Exercise:
Take the line that contains "list [1230, 839, 1406, 1014]" and each one after it through the last line below, and retype them exactly. Leave out the pictures.

Data items:
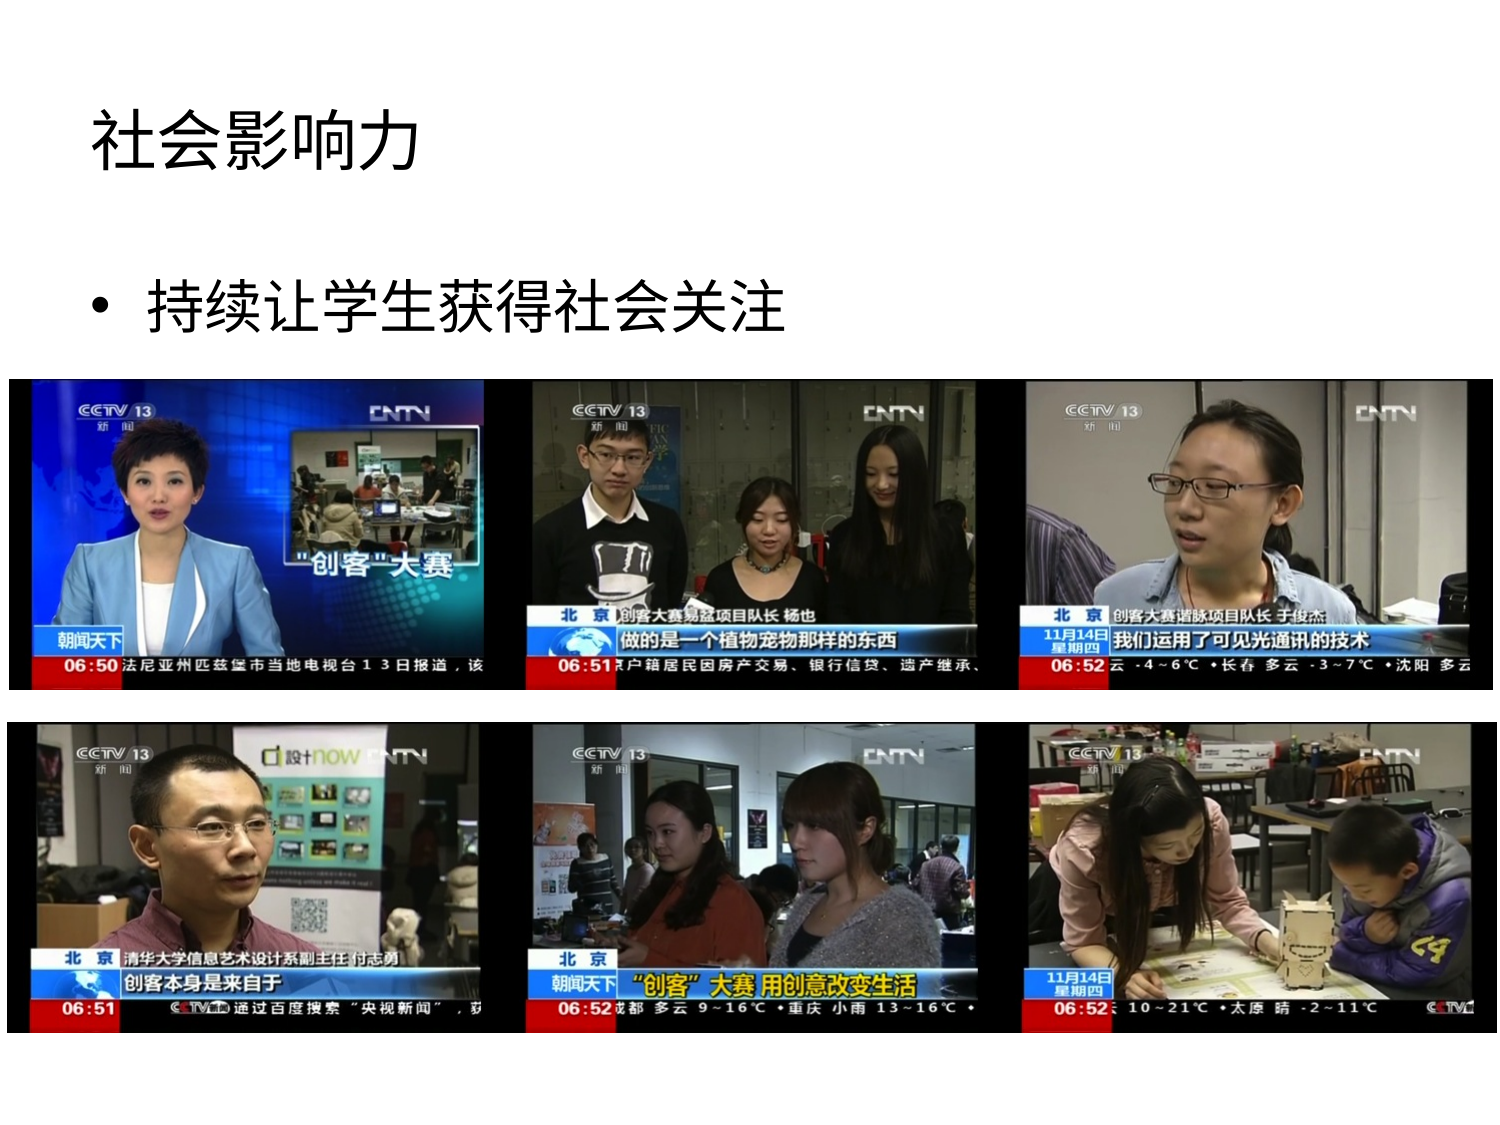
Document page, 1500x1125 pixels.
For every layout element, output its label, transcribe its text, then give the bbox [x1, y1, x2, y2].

list 持续让学生获得社会关注 [75, 262, 1374, 361]
title 社会影响力 [75, 45, 1425, 233]
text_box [6, 378, 1497, 1033]
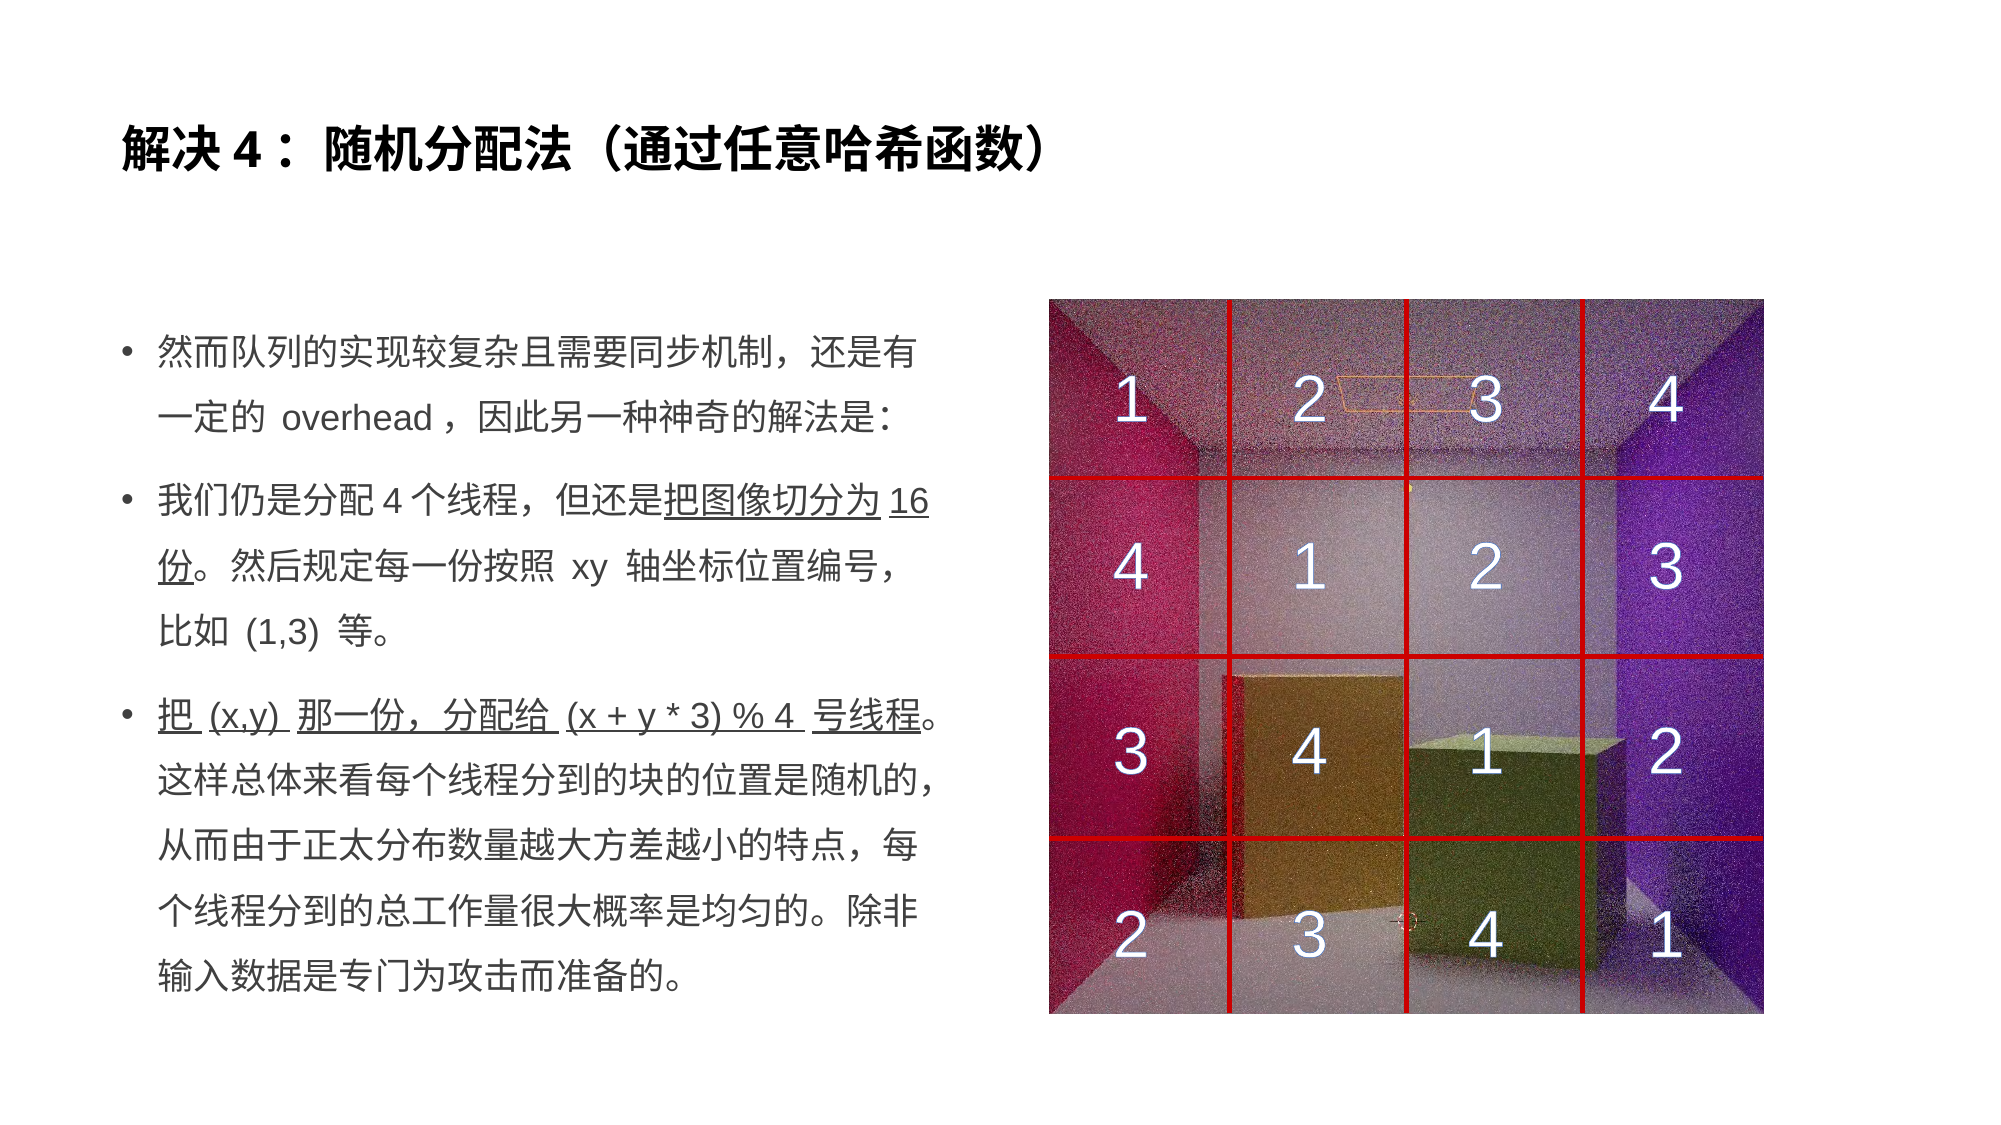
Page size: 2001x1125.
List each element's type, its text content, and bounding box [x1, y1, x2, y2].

title 解决4：随机分配法（通过任意哈希函数） [106, 42, 1832, 260]
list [1230, 657, 1406, 838]
list 然而队列的实现较复杂且需要同步机制，还是有一定的 overhead，因此另一种神奇的解法是： 我们仍是分配4个线程，但还是把图像切分为16份。然后规定每一份按照 xy 轴坐标位置编号，比如 (1,3) 等。 把 (x,y) 那一份，分配给 (x + y * 3) % 4 号线程。这样总体来看每个线程分到的块的位置是随机的，从而由于正太分布数量越大方差越小的特点，每个线程分到的总工作量很大概率是均匀的。除非输入数据是专门为攻击而准备的。 [106, 299, 957, 1014]
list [1583, 839, 1764, 1014]
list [1407, 839, 1582, 1014]
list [1407, 479, 1582, 656]
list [1583, 657, 1764, 838]
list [1407, 657, 1582, 838]
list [1407, 299, 1582, 478]
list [1583, 299, 1764, 478]
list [1583, 479, 1764, 656]
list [1049, 839, 1229, 1014]
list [1230, 299, 1406, 478]
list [1049, 479, 1229, 656]
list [1049, 657, 1229, 838]
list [1049, 299, 1229, 478]
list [1230, 839, 1406, 1014]
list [1230, 479, 1406, 656]
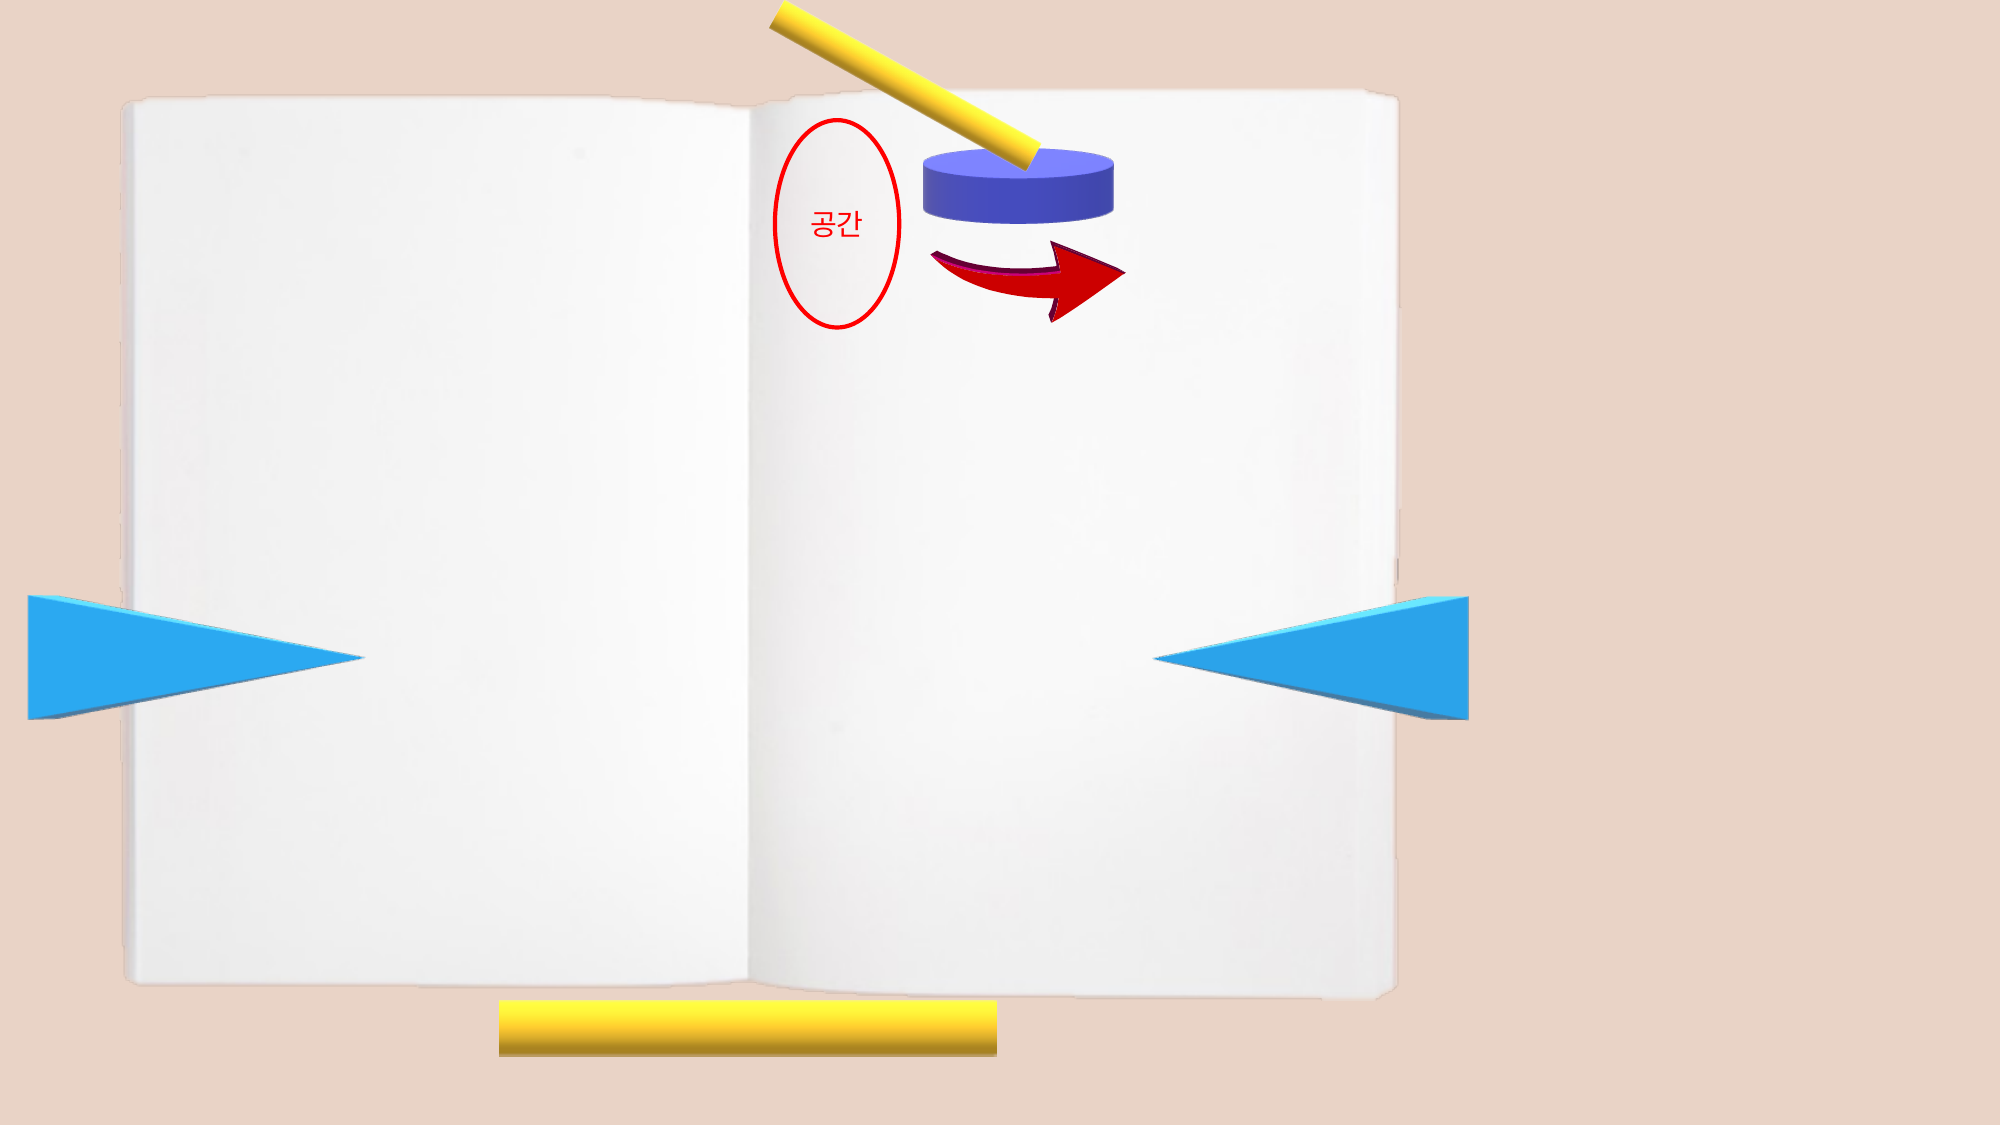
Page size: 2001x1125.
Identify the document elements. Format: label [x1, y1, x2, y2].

text_box [982, 184, 1081, 370]
picture [25, 1, 1471, 1058]
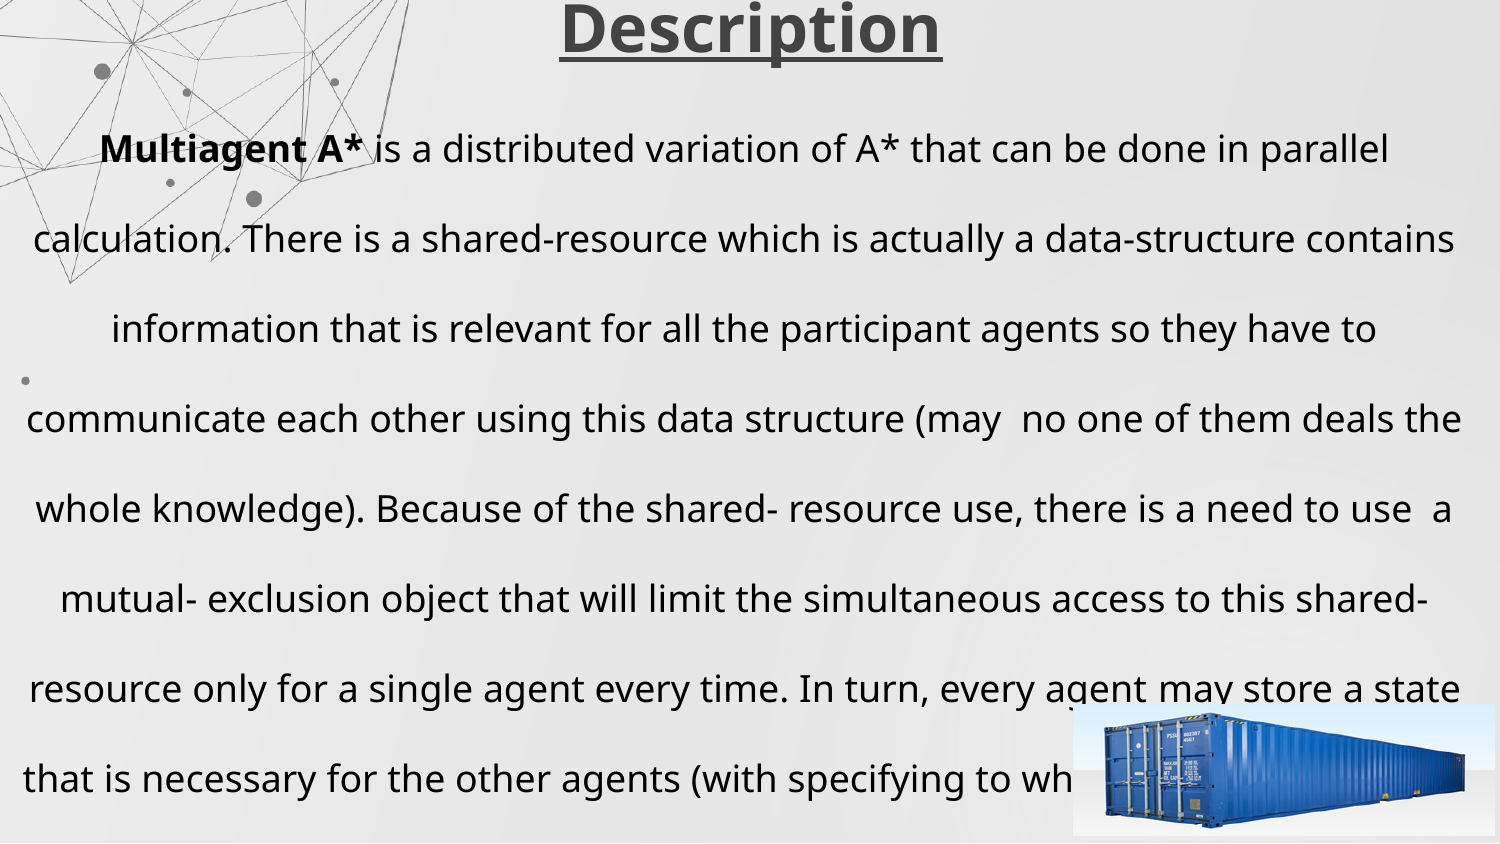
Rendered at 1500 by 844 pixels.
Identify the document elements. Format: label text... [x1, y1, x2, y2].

picture [0, 0, 316, 64]
subtitle Multiagent A* is a distributed variation of A* that can be done in parallel calculation. There is a shared-resource which is actually a data-structure contains information that is relevant for all the participant agents so they have to communicate each other using this data structure (may no one of them deals the whole knowledge). Because of the shared- resource use, there is a need to use a mutual- exclusion object that will limit the simultaneous access to this shared-resource only for a single agent every time. In turn, every agent may store a state that is necessary for the other agents (with specifying to which ones of them) and will also pick a relevant state that an other agent has posted for him . [0, 64, 1495, 769]
picture [0, 0, 1500, 844]
title Description [316, 0, 1173, 64]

Completed exercise:
list [1230, 839, 1406, 1014]
list [1230, 479, 1406, 656]
Page size: 2001x1125.
Identify the document elements. Format: label [x1, y1, x2, y2].

text_box [982, 184, 1081, 370]
picture [25, 1, 1471, 1058]
Rendered at 1500 by 844 pixels.
Identify the document elements. Format: label text... [x1, y1, x2, y2].

picture [0, 0, 316, 64]
subtitle Multiagent A* is a distributed variation of A* that can be done in parallel calculation. There is a shared-resource which is actually a data-structure contains information that is relevant for all the participant agents so they have to communicate each other using this data structure (may no one of them deals the whole knowledge). Because of the shared- resource use, there is a need to use a mutual- exclusion object that will limit the simultaneous access to this shared-resource only for a single agent every time. In turn, every agent may store a state that is necessary for the other agents (with specifying to which ones of them) and will also pick a relevant state that an other agent has posted for him . [0, 64, 1495, 769]
picture [0, 0, 1500, 844]
title Description [316, 0, 1173, 64]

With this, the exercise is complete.